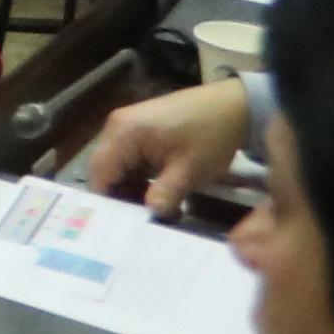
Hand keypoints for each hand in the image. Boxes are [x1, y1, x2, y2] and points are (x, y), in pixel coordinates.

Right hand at [74, 78, 248, 212]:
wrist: (234, 106)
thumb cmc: (210, 135)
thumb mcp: (189, 171)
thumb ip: (164, 196)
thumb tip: (148, 216)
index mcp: (124, 133)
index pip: (99, 175)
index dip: (108, 203)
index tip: (124, 228)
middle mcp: (118, 127)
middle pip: (105, 171)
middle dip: (121, 198)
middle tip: (141, 223)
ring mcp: (129, 126)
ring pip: (117, 167)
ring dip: (131, 190)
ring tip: (154, 211)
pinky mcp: (141, 130)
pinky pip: (129, 160)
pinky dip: (139, 178)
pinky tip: (158, 194)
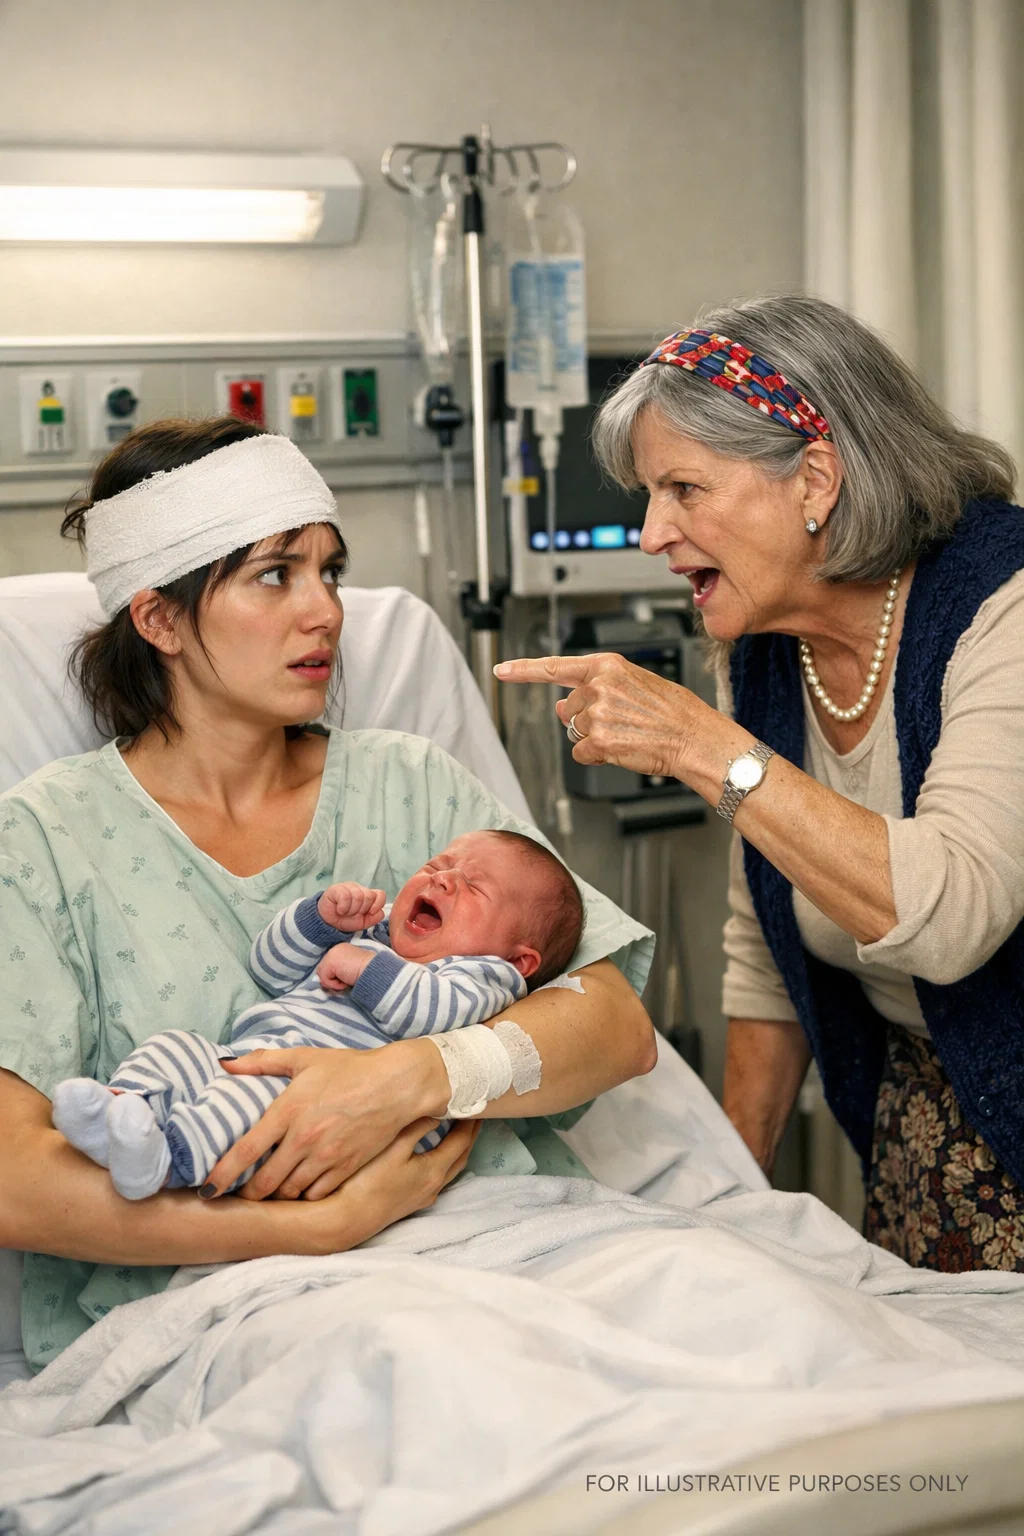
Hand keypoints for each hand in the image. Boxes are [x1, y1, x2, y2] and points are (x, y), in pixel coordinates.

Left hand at [210, 1039, 450, 1201]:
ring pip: (289, 1193)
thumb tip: (225, 1063)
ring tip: (268, 1192)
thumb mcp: (305, 1058)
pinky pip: (315, 1195)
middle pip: (263, 1183)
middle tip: (238, 1193)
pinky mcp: (346, 1169)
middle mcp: (304, 1138)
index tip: (207, 1188)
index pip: (244, 1151)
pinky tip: (299, 1189)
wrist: (396, 1085)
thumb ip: (262, 1062)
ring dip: (275, 1196)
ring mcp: (326, 1158)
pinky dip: (303, 1196)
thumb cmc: (350, 1068)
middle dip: (246, 1193)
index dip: (221, 1175)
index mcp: (288, 1110)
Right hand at [303, 1118, 479, 1255]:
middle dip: (469, 1136)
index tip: (476, 1106)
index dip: (470, 1123)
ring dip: (457, 1151)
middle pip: (461, 1157)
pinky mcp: (411, 1203)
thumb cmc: (367, 1181)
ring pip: (450, 1170)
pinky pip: (437, 1178)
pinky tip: (434, 1158)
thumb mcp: (393, 1147)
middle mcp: (433, 1186)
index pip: (461, 1142)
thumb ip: (417, 1127)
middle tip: (475, 1117)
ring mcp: (423, 1197)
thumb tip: (437, 1112)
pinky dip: (443, 1162)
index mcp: (433, 1171)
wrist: (347, 1220)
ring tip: (459, 1134)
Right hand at [318, 882, 386, 931]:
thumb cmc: (345, 920)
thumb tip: (381, 912)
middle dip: (361, 910)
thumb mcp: (362, 923)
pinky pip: (345, 896)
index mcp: (367, 896)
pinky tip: (339, 910)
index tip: (370, 913)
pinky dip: (343, 907)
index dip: (378, 904)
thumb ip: (374, 918)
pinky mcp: (336, 888)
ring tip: (345, 912)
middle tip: (352, 914)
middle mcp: (359, 889)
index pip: (380, 894)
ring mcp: (348, 887)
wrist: (327, 923)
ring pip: (358, 896)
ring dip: (351, 910)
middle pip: (369, 896)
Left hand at [318, 942, 374, 991]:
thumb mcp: (351, 968)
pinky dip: (335, 985)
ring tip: (348, 979)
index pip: (328, 965)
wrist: (374, 970)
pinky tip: (346, 980)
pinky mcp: (330, 963)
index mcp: (341, 949)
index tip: (346, 978)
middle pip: (322, 970)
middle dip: (332, 979)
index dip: (334, 975)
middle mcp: (335, 948)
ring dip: (334, 982)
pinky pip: (325, 980)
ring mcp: (331, 954)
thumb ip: (339, 970)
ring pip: (322, 976)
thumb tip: (326, 980)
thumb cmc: (367, 972)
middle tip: (347, 979)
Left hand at [494, 652, 701, 778]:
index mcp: (607, 665)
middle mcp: (598, 686)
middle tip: (622, 723)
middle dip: (588, 719)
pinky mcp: (598, 741)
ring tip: (628, 734)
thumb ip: (596, 690)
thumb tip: (561, 705)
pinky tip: (622, 749)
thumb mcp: (635, 686)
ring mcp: (597, 714)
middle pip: (570, 709)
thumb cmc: (673, 712)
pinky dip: (597, 756)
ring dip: (595, 738)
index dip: (524, 670)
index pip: (556, 667)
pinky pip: (582, 753)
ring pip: (576, 732)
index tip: (502, 669)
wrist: (694, 737)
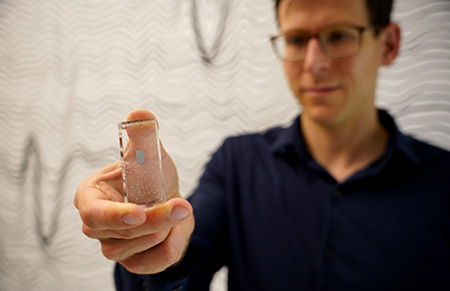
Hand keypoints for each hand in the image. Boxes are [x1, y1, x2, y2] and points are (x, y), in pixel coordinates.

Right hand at [74, 109, 194, 273]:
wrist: (167, 201)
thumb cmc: (151, 176)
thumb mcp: (150, 154)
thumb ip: (144, 135)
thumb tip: (140, 115)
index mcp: (90, 197)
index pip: (94, 214)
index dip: (115, 215)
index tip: (139, 213)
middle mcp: (96, 226)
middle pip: (122, 232)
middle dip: (157, 219)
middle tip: (184, 206)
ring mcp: (113, 246)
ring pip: (141, 247)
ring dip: (167, 227)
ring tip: (176, 209)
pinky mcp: (132, 261)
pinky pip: (156, 262)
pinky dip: (174, 244)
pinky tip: (176, 228)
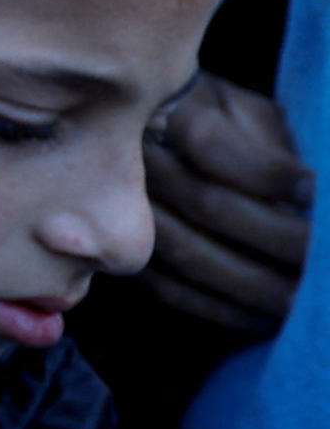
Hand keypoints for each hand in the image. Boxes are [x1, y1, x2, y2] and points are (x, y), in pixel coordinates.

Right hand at [142, 75, 312, 336]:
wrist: (147, 136)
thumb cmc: (216, 122)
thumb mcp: (244, 112)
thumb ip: (270, 143)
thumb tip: (312, 196)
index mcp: (168, 111)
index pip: (209, 143)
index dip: (266, 173)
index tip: (312, 192)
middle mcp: (133, 158)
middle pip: (206, 203)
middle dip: (277, 238)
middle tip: (323, 262)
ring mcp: (119, 208)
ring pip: (186, 251)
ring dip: (252, 283)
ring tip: (299, 300)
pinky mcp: (123, 249)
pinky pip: (167, 287)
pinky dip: (219, 309)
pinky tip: (260, 317)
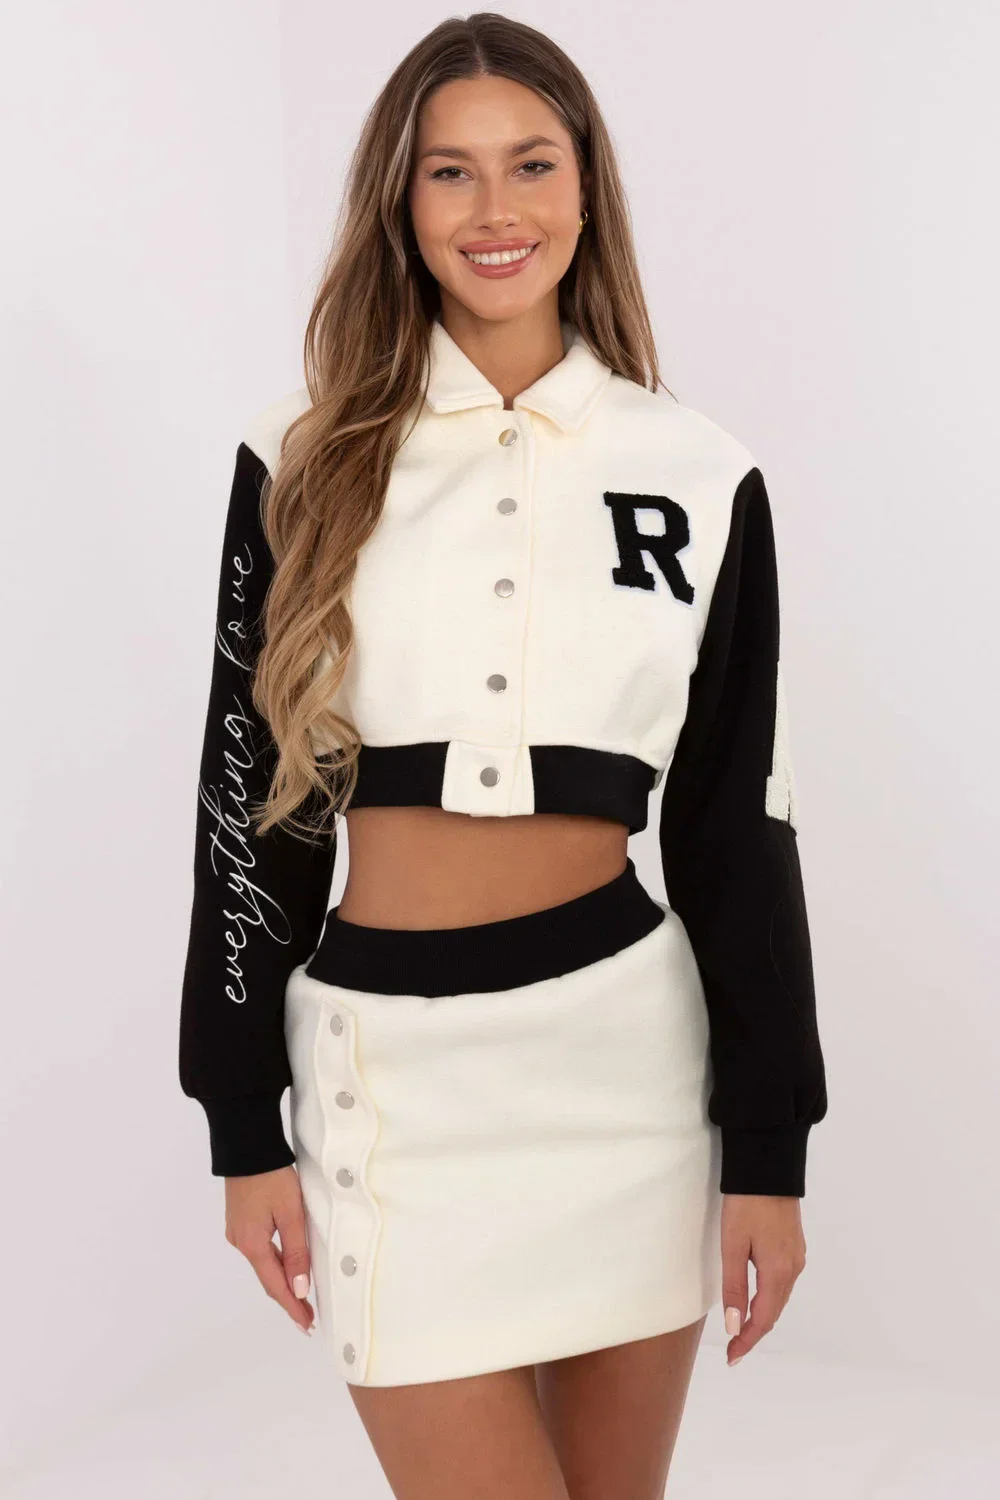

= = =

- **How to complete this task**
Above are the records; reproduce them exactly and leave out the pictures.

- **Answer to the problem**
Hand keypoints for each hand in the image. Boxes are [x1, y1, x2, y2] and points are (x, y), in pixel coordinates.

Right hand at [74, 78, 248, 212]:
wrist: (234, 106)
thumb cmc: (210, 135)
thumb mcp: (189, 171)
thumb ip: (164, 196)
thumb tip: (148, 216)
index mcp: (124, 133)
index pip: (99, 175)
index dip: (108, 203)
index tip: (124, 228)
middle mcp: (118, 127)
middle pip: (105, 171)
middle dip: (121, 198)
middle tip: (141, 223)
ring mcp: (129, 126)
ring pip: (117, 167)
ring dip: (131, 190)
ring tip: (154, 211)
pinky mcp: (141, 130)
pinky pip: (129, 160)
pinky dip: (139, 178)
pinky tip: (158, 194)
Hand keypoints for each hand in the image. Boxes are [x1, y1, x2, y2] and points are (x, y), in pixel coordinates.

Left hand at [210, 1039, 450, 1201]:
ring pip: (289, 1193)
thumb tip: (225, 1063)
ring tip: (268, 1192)
thumb mcp: (305, 1058)
pinky pip: (315, 1195)
middle pip: (263, 1183)
middle tip: (238, 1193)
pinky mcp: (346, 1169)
middle mcp: (304, 1138)
index tip: (207, 1188)
index pip: (244, 1151)
pinky tip: (299, 1189)
wrist: (396, 1085)
thumb ip: (262, 1062)
ring dip: (275, 1196)
ring mcp: (326, 1158)
pinky dip: (303, 1196)
thumb cmc: (350, 1068)
middle dip: (246, 1193)
index dip: (221, 1175)
index mcp: (288, 1110)
Right hand at [303, 1118, 479, 1255]:
middle dip: (469, 1136)
index tip: (476, 1106)
index dip: (470, 1123)
ring dip: (457, 1151)
middle pip: (461, 1157)
pinky mcp: (411, 1203)
thumb cmc: (367, 1181)
ring pip: (450, 1170)
pinky pip: (437, 1178)
pinky tip: (434, 1158)
thumb mcp: (393, 1147)
middle mcp: (433, 1186)
index pip: (461, 1142)
thumb ip: (417, 1127)
middle tip: (475, 1117)
ring mcp: (423, 1197)
thumb tip: (437, 1112)
pinky dip: (443, 1162)
index mcp: (433, 1171)
wrist: (347, 1220)
ring tip: (459, 1134)
Right hand at [318, 882, 386, 931]:
thumb cmc: (345, 920)
thumb tip: (381, 912)
middle dip: (361, 910)
thumb mcp: (362, 923)
pinky pip: (345, 896)
index mcp: (367, 896)
pinky tip: (339, 910)
index tip: (370, 913)
pinky dip: (343, 907)
index dip: (378, 904)
thumb ip: (374, 918)
pinky mcp: (336, 888)
ring tip: (345, 912)
middle tip: (352, 914)
middle mcp: (359, 889)
index pip: (380, 894)
ring mcp: (348, 887)
wrist: (327, 923)
ring pip: (358, 896)
ring dip: (351, 910)
middle pip: (369, 896)
Left hand at [318, 942, 374, 991]:
thumb mcp: (351, 968)
pinky dip: (335, 985)
ring tip: (348, 979)
index pip: (328, 965)
wrist: (374, 970)
pinky tip: (346, 980)
pinky mcp: (330, 963)
index mcp: (341, 949)
index tip: (346, 978)
middle pip: (322, 970)
middle dip: (332, 979)
index dip: (334, 975)
middle mcp: (335, 948)
ring dip: (334, 982)
pinky pip: (325, 980)
ring mcp: (331, 954)
thumb ip: (339, 970)
ring pip: (322, 976)
thumb tip: (326, 980)
thumb cmc: (367, 972)
middle tip: (347, 979)
Left hand at [494, 652, 701, 778]:
index mcp: (607, 665)
middle mcp: (598, 686)
middle tip: (622, 723)
middle dip: (588, 719)
pinky mcp: (598, 741)
ring tip: (628, 734)
thumb ip: (596, 690)
thumb tip: (561, 705)
pinky tip: (622, 749)
thumb mcp: (635, 686)
ring mcp: (597, 714)
middle pip: (570, 709)
thumb cmc: (673, 712)
pinky dip: (597, 756)
ring dip: (595, 738)
index dip: (524, 670)
index pip: (556, 667)
pinky pip: (582, 753)
ring pip: (576, 732)
index tip: (502, 669)
wrist: (694, 737)
Hand keypoints for each hand in the image. Boxes are [x1, y1, x2, y2] and points are (x, y), in pixel coordinates.

Right hand at [74, 109, 194, 273]:
wrist: (167, 201)
thumb cmc: (151, 176)
thumb mcp: (150, 154)
thumb ip: (144, 135)
thumb tip: (140, 115)
index mcp: (90, 197)
index pip: (94, 214)
index dip: (115, 215)
index tip: (139, 213)
middle mcp: (96, 226)
middle pip: (122, 232)
middle dip: (157, 219)
middle tip: (184, 206)
ring mcp: (113, 246)
ring pip: (141, 247)
ring dip: (167, 227)
ring tip: (176, 209)
pinky mcp: (132, 261)
pinky pip: (156, 262)
pinky dip: (174, 244)
pinky tip: (176, 228)
Hand keypoints for each hand in the image. Boxes are [x1, y1, x2, y2] and points are (x, y), in pixel coordinates.

Right hand at [142, 75, 312, 336]:
wrist: (147, 136)
thumb cmc: (216, 122)
thumb mcp: (244, 112)
thumb ip: (270, 143)
thumb tip: (312, 196)
index mcp: (168, 111)
index pip: (209, 143)
index dip: (266, 173)
index tip: (312, 192)
middle mcp: (133, 158)
middle pip: (206, 203)
middle dip: (277, 238)
middle tip: (323, 262)
ring mcp: (119, 208)
ring pip: (186, 251)
ring dip: (252, 283)
ring tip: (299, 300)
pinky mcp: (123, 249)
pinky pip: (167, 287)
pinky dip: (219, 309)
pinky tip: (260, 317)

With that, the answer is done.